• _PROMPT_:
A verbatim transcript of the data that follows, free of images, is the expected result.

• _PROVIDED DATA_:
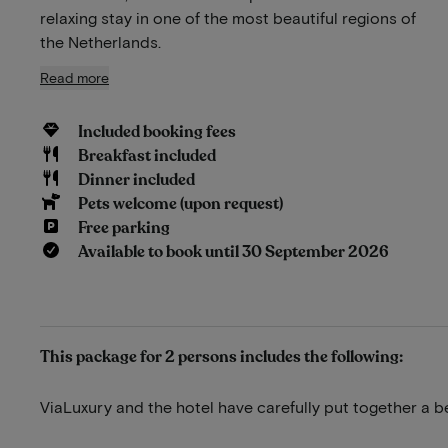
relaxing stay in one of the most beautiful regions of
the Netherlands.
Read more
Included booking fees
Breakfast included
Dinner included
Pets welcome (upon request)
Free parking
Available to book until 30 September 2026
This package for 2 persons includes the following:
ViaLuxury and the hotel have carefully put together a b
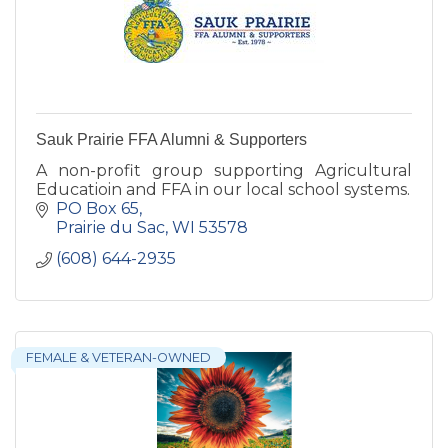
Sauk Prairie FFA Alumni & Supporters
A non-profit group supporting Agricultural
Educatioin and FFA in our local school systems.
PO Box 65
Prairie du Sac
WI
53578
(608) 644-2935
FEMALE & VETERAN-OWNED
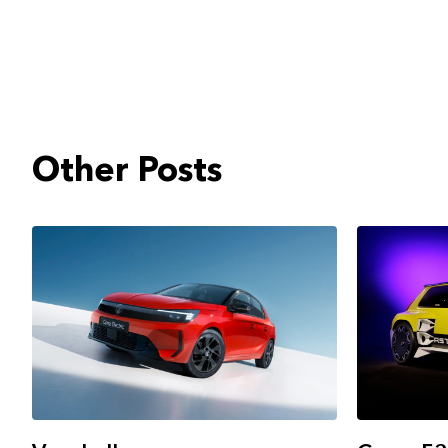
Other Posts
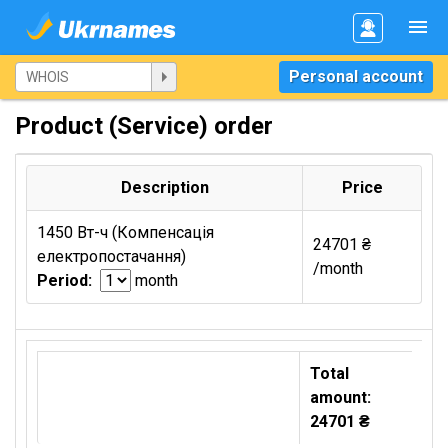
Personal account
Product (Service) order
Description
Price
1450 Вт-ч (Компенсація
24701 ₴
електропостачання)
/month
Period:
month
Total
amount:
24701 ₴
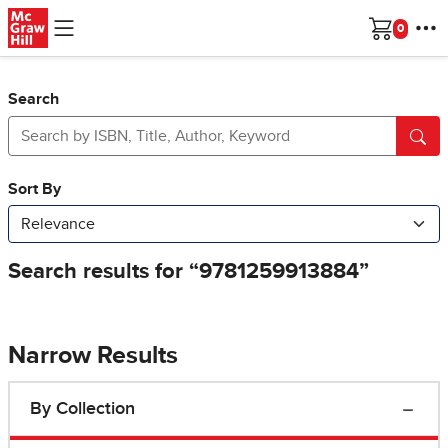
Skip to main content
Cart
Search
Narrow Results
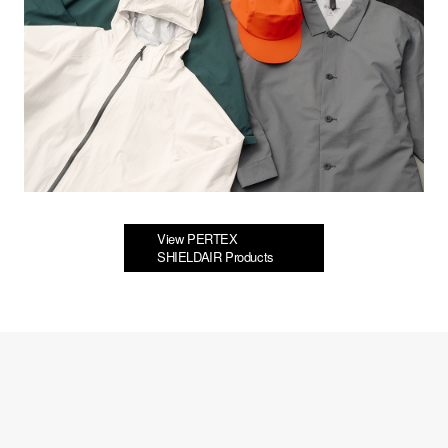
View PERTEX
SHIELDAIR Products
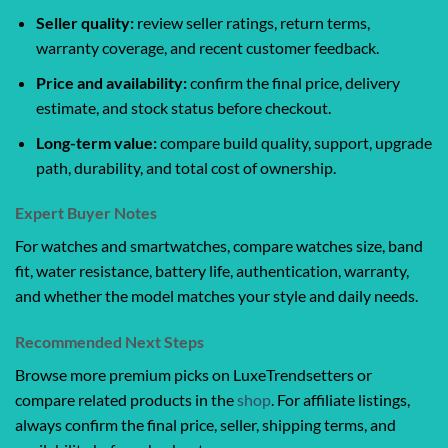
Seller quality:
review seller ratings, return terms,
warranty coverage, and recent customer feedback.
Price and availability:
confirm the final price, delivery
estimate, and stock status before checkout.
Long-term value:
compare build quality, support, upgrade
path, durability, and total cost of ownership.
Expert Buyer Notes
For watches and smartwatches, compare watches size, band
fit, water resistance, battery life, authentication, warranty,
and whether the model matches your style and daily needs.
Recommended Next Steps
Browse more premium picks on LuxeTrendsetters or
compare related products in the
shop
. For affiliate listings,
always confirm the final price, seller, shipping terms, and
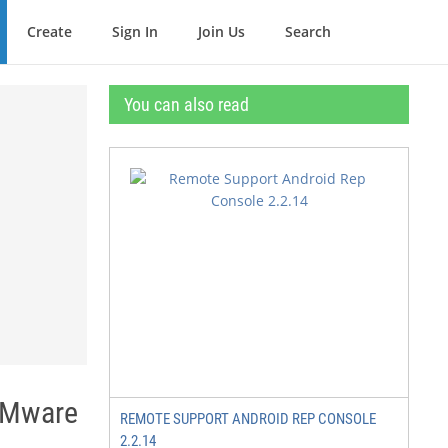
Create
Sign In
Join Us
Search
You can also read
VMware
REMOTE SUPPORT ANDROID REP CONSOLE
2.2.14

• _RESULT OF THIS EXERCISE_:
relaxing stay in one of the most beautiful regions of
the Netherlands.
Read more
Included booking fees
Breakfast included
Dinner included
Pets welcome (upon request)
Free parking
Available to book until 30 September 2026
This package for 2 persons includes the following:
ViaLuxury and the hotel have carefully put together a b
Sauk Prairie FFA Alumni & Supporters
A non-profit group supporting Agricultural
Educatioin and FFA in our local school systems.
PO Box 65
Prairie du Sac
WI
53578
(608) 644-2935
FEMALE & VETERAN-OWNED
Other Posts
Personal account
Product (Service) order
Description
Price
1450 Вт-ч (Компенсація
24701 ₴
електропостачання)
/month
Period:
month
Total
amount:
24701 ₴
Skip to main content
Cart
Search
Narrow Results
View PERTEX
SHIELDAIR Products
Seller quality:
review seller ratings, return terms,
warranty coverage, and recent customer feedback.
Price and availability:
confirm the final price, delivery
estimate, and stock status before checkout.
Long-term value:
compare build quality, support, upgrade
path, durability, and total cost of ownership.
Expert Buyer Notes
For watches and smartwatches, compare watches size, band
fit, water resistance, battery life, authentication, warranty,
and whether the model matches your style and daily needs.
Recommended Next Steps
Browse more premium picks on LuxeTrendsetters or
compare related products in the
shop
. For affiliate listings,
always confirm the final price, seller, shipping terms, and
Create
Sign In
Join Us
Search
You can also read
VMware
REMOTE SUPPORT ANDROID REP CONSOLE
2.2.14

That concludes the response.